That said...
From the article:
Democrats had opposed using the Senate's "reconciliation process" (which allows the passage of fiscal-related legislation with only 51 votes, thus avoiding a possible filibuster) to raise the debt ceiling because they claimed not to have enough time. It was too complicated a process to do before October 18, they said. (And in fact it would have had to be one of the fastest reconciliation processes ever.) Ok, McConnell responded, we'll give you more time.Why would McConnell accede to this? He believes the Democrats are playing a losing hand, politically, on the debt ceiling and, more broadly, on their hugely ambitious spending plans. He wants to force them to vote using reconciliation, and with a December deadline, that's what they'll have to do.
This may be a "don't throw me in the briar patch" strategy.
By Senate rules, Congress may only use the reconciliation process to pass a spending bill, a revenue bill (taxes), and a debt limit bill. They can only pass one of each via reconciliation per fiscal year (which began on October 1). For example, if Congress bundles both tax and spend laws into a single reconciliation bill, that uses up both the tax and spend slots, and they cannot do another one until the next fiscal year via reconciliation.
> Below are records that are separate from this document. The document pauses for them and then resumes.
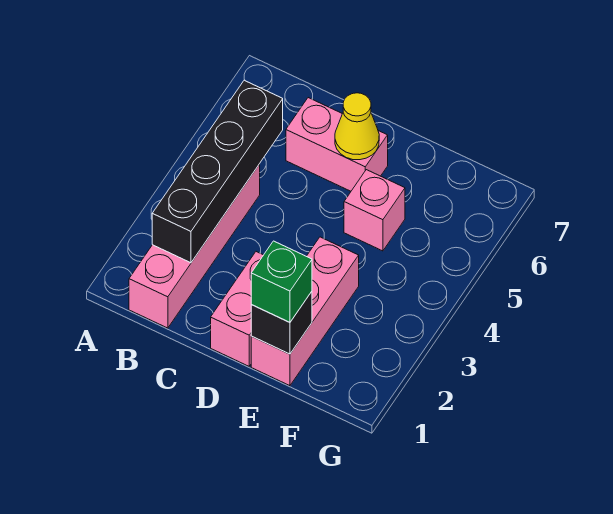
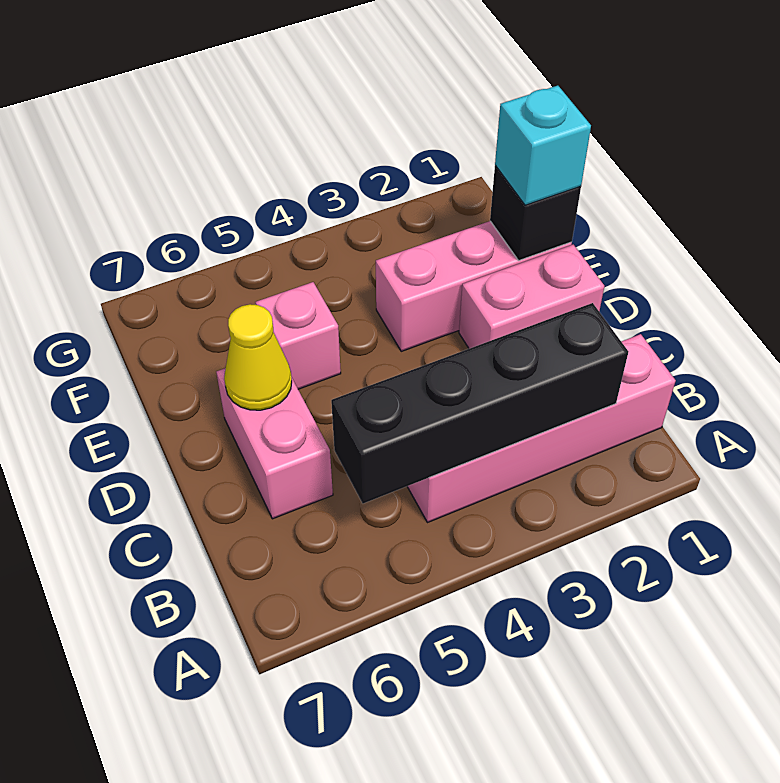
green brick E1 level 3 -> cyan brick E1 level 3

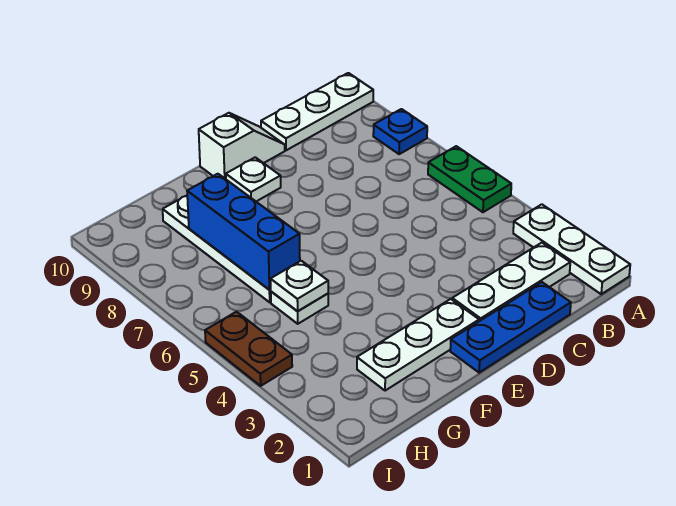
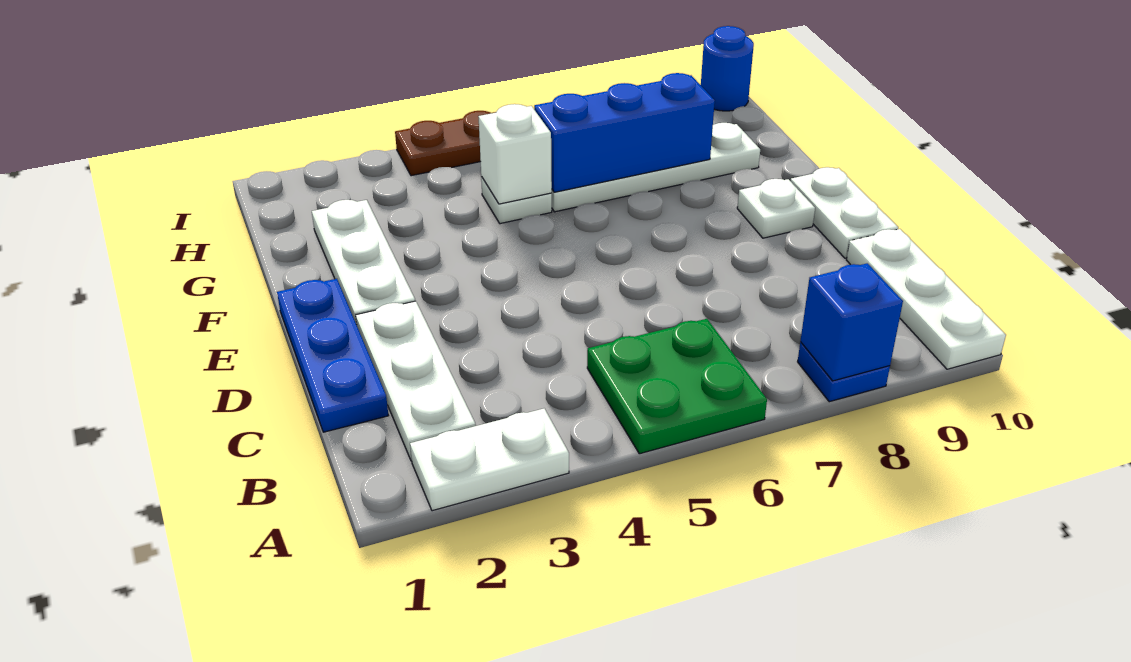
white plate A1:A3 level 1 -> white plate A2:A3 level 1
green plate A5:A6 level 1 -> green plate A5:B6 level 1
none -> blue brick A8 level 2
white slope D10:E10 level 1 top E -> white plate D10:E10 level 1
white plate G5 level 2 -> white brick G5 level 2
none -> blue round brick I10 level 1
They would need to use the normal legislative process that is subject to cloture.
By forcing Democrats to rush through a raise to the debt limit via reconciliation, they cannot do it again until October 1, 2022, which is probably why Democrats were opposed to using the reconciliation process for this right now. They wanted to save it for next year when they got closer to the mid-term elections.
Will this work out to Republicans' favor? Who knows? It feels like a sports coach who is saving a time-out for the end of the game, and then ends up not using it when it could have mattered earlier in the game. McConnell could have forced the Democrats now by making them vote 50-50 with Harris breaking the tie to make the Democrats own raising the debt ceiling, but he didn't. He took that campaign oppo off the table.
Will forcing the Democrats to spend a reconciliation slot now to raise the debt ceiling matter next year, or will McConnell get snookered again by something else that he deems to be critical at the time?
-PJ
thanks very much for the analysis. I didn’t know this part, which seems important:
“By forcing Democrats to rush through a raise to the debt limit via reconciliation, they cannot do it again until October 1, 2022”
In the pre-Dominion days, Democrats would have had to answer for their decisions at the ballot box. So it used to work - but Mitch has not yet adapted to the new paradigm.